There are two approaches. One is storing the color of each pixel as shown above. This assumes that each pixel in the image contains some information, which is true in the case of photographs. Obviously, in this case, you cannot zoom in more than the original resolution of the image (if you're not in the movie). Also if you just want to store some geometric shapes, you will be wasting a lot of space. This is called raster graphics.
Another approach is using vector graphics, where you store the instructions to draw the image rather than the color values of each pixel. For instance, you can store "draw a circle with a radius of 5 at (100,100) with a red line" instead of storing all the red pixels corresponding to the circle. Compared to raster graphics, vector graphics won't lose quality when zooming in.
Since a lot of data visualization tasks are about drawing geometric shapes, vector graphics is a common option. Most libraries allow you to save the figures in vector formats.
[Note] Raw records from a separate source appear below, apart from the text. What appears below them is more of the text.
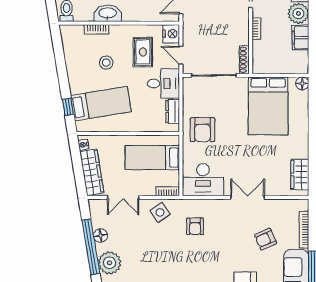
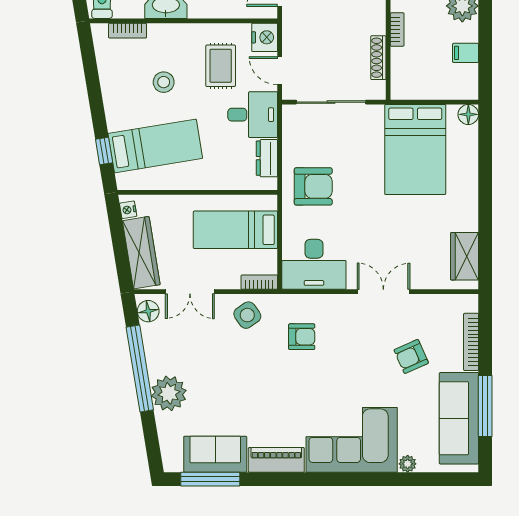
bookcase: (97, 29) -> (128, 31), moved
filing cabinet: (300, 38) -> (466, 53), width x0.50
shoe rack: (244, 60) -> (378, 58), moved
armchair: (202, 130) -> (313, 186), turned -90
armchair: (195, 226) -> (302, 337), turned -90
floor lamp: (100, 236) -> (148, 311), moved

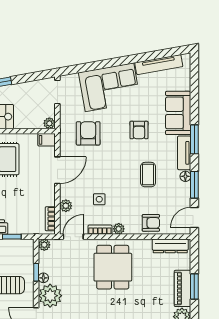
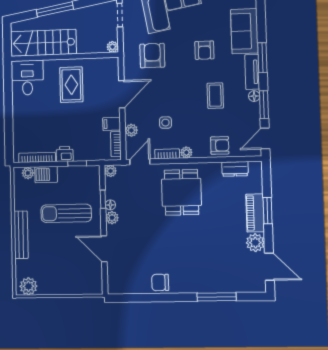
filing cabinet: (47, 140) -> (112, 124), moved
dresser: (170, 246) -> (235, 169), width x0.70
plant: (50, 296) -> (112, 218), width x0.53, depth x0.53

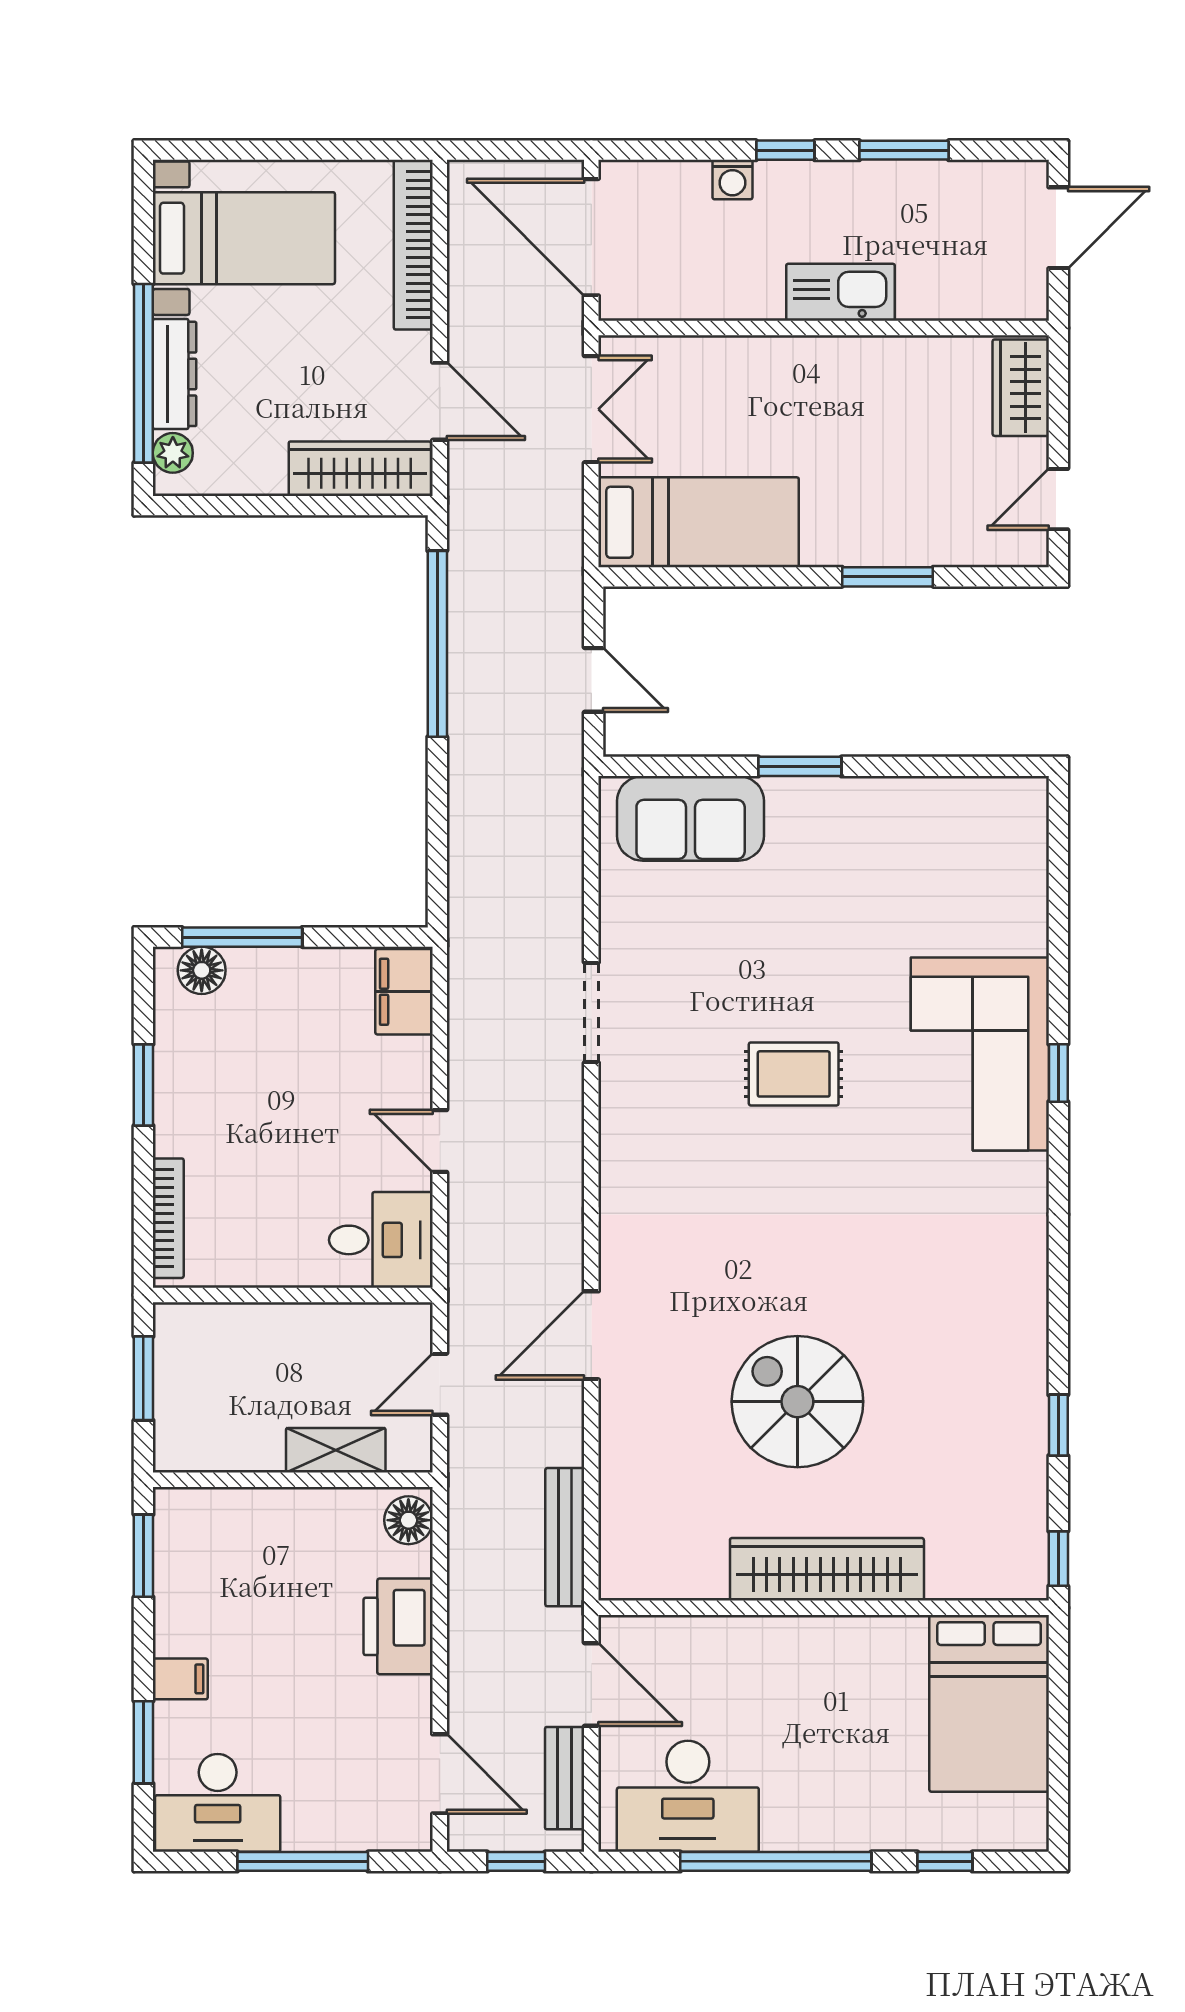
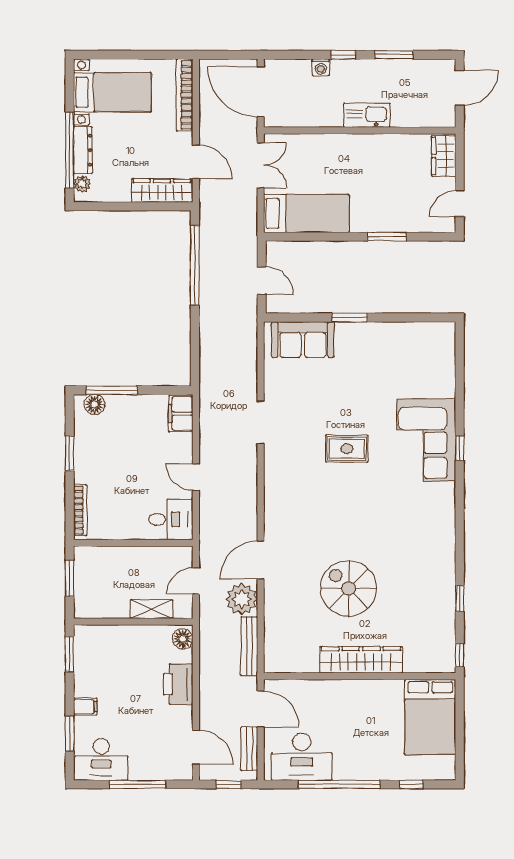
plant: (547, 1427) -> (242, 599), added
On the web, a common standard format is SVG. SVG stands for "Scalable Vector Graphics". Because it's really a list of instructions to draw figures, you can create one even using a basic text editor. What many web-based drawing libraries do is simply writeing down the instructions (SVG) into a webpage, so that a web browser can show the figure. The SVG format can be edited in many vector graphics software such as Adobe Illustrator and Inkscape. Although we rarely touch the SVG directly when we create data visualizations, I think it's very useful to understand what's going on under the hood. So let's get some intuitive understanding of SVG.
You can put an SVG figure by simply inserting a <svg>
tag in an HTML file. It tells the browser to reserve some space for a drawing. For example,
<svg width="200" height="200">
<circle cx="100" cy="100" r="22" fill="yellow" stroke="orange" stroke-width="5"/>
</svg>
This code creates a drawing space of 200x200 pixels. And then draw a circle of radius 22 at (100,100). The circle is filled with yellow color and stroked with 5-pixel wide orange line. That's pretty simple, isn't it? Place this code into an HTML file and open with your browser. Do you see this circle?
Another cool thing is that, because svg
is an HTML tag, you can use CSS
to change the styles of your shapes. You can adjust all kinds of styles using CSS
:
<head>
<style>
.krypton_sun {
fill: red;
stroke: orange;
stroke-width: 10;
}
</style>
</head>
<body>
<svg width="500" height="500">
<circle cx="200" cy="200" r="50" class="krypton_sun"/>
</svg>
</body>
This code says "draw a circle with a radius 50 at (200, 200), with the style defined for krypton_sun
". The style krypton_sun
is defined with the <style>
tag.
There are other shapes in SVG, such as ellipse, line, polygon (this can be used to create triangles), and path (for curved and other complex lines). You can even place text with advanced formatting inside an svg
element.
Exercise:¶
Let's reproduce the symbol for the Deathly Hallows (as shown below) with SVG. It doesn't need to be a perfect duplication (an equilateral triangle, etc), just be visually as close as you can. What's the most efficient way of drawing this? Color it in the way you like. Upload this file to canvas.